EXCERPT TO READ>
# Camping In Canton



## ZoccNY (Jan 11, 2009)

So, we're headed to Canton this August for the Football Hall of Fame induction weekend. I'm looking for suggestions for CGs out that way. I've found a KOA nearby and a place called Clays Park Campground. I can't find any reviews on Clays Park, but it looks kinda neat. We'll have 2 adults, 6 kids: kids ages 37, 30, 4, 3, 2, and 5 mos (-> my wife says my brother and I act like kids when we're together... or was that "idiots"? Can never remember...)

Anyone have any suggestions?? 
TIA

PJ


----------



## ember (Jan 17, 2008)

Whew!! I think my heart is beating again!! I read you were camping in Canton and THOUGHT you meant NOW, and my heart STOPPED!! Canton is currently at 0 Farenheit!! I'm guessing it'll be a bit warmer in August!! Sorry I'm no help with the cg!!


----------



## ZoccNY (Jan 11, 2009)

LOL! Oh not even close to camping time yet! Today it hit 6 degrees in Syracuse... sad thing about it is, if the temperature QUINTUPLES tomorrow, it's still BELOW FREEZING!!


----------



## rsm7 (Aug 8, 2009)

Is there events going on everyday at the HOF all weekend? If you want to be close by then Clays Park is a very good option. Alot of different things to do. If you dont mind driving about an hour you could stay near Loudonville. Its a great vacation area that offers Mohican State Park. Canoeing is very big in the area and there are several liveries. The river is very shallow and is great for families. The state park has very limited full hookups though. Check out Mohican Wilderness Campground too.

Items from a data source
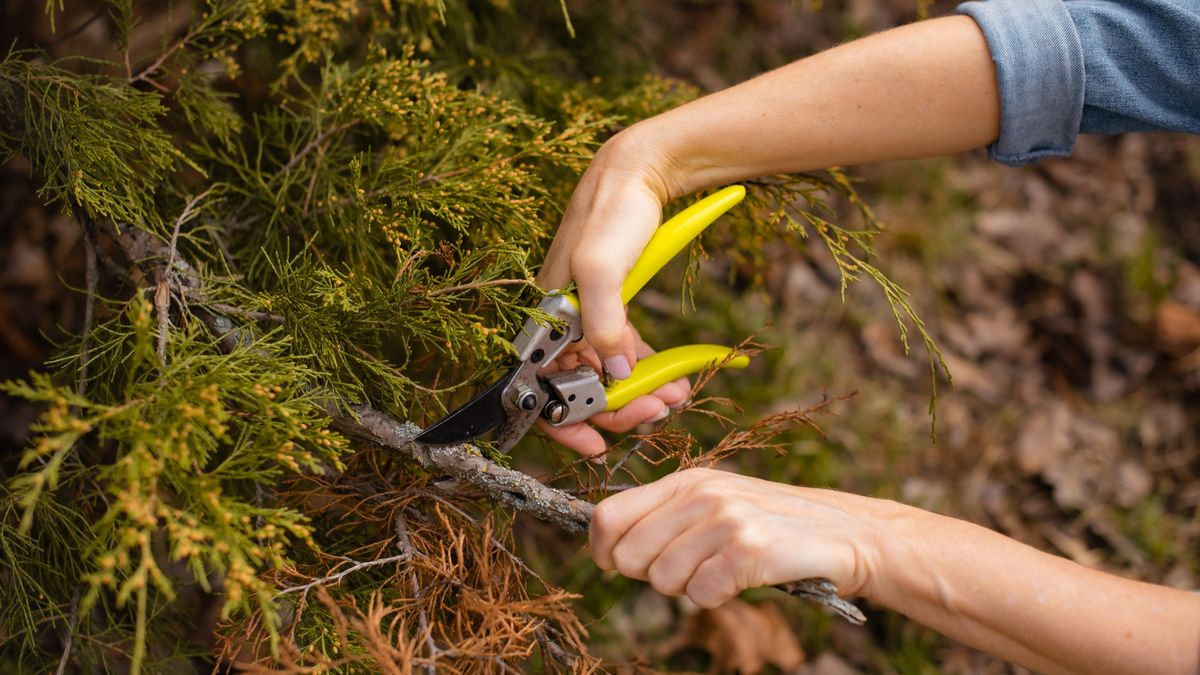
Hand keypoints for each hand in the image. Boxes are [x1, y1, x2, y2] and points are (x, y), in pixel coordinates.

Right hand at [537, 127, 691, 456]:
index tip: (597, 446)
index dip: (566, 423)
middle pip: (580, 387)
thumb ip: (605, 325)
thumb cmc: (613, 213)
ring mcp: (586, 314)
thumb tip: (615, 377)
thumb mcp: (602, 269)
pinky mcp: (611, 304)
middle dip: (617, 410)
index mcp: (545, 315)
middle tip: (656, 414)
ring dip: (639, 392)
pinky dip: (647, 368)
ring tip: (675, 398)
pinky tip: (674, 376)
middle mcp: (559, 320)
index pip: (543, 386)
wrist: (640, 169)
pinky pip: (623, 350)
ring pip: (606, 372)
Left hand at [589, 468, 896, 606]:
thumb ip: (666, 519)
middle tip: (692, 570)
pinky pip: (702, 595)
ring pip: (664, 581)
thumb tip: (607, 547)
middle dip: (651, 576)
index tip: (618, 565)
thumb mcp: (716, 505)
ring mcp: (726, 520)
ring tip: (724, 571)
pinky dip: (718, 598)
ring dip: (691, 588)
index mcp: (686, 481)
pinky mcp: (750, 550)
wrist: (849, 534)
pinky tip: (744, 580)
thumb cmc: (774, 525)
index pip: (608, 516)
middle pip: (629, 555)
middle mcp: (701, 494)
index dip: (603, 550)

PROBLEMS TO SOLVE>
1 - List every campground or park named as a place to stay in the camping thread.
2 - Answer these questions from the camping thread:
(a) What event is the group traveling to Canton for?
(b) What temperature did Syracuse reach on the day ZoccNY replied?
(c) What feature of the river near Loudonville makes it great for families?

SOLUTION SET>
1 -
KOA
Clays Park Campground
Mohican State Park
Mohican Wilderness Campground

2 -
(a) The Football Hall of Fame induction weekend.
(b) 6 degrees.
(c) It is very shallow.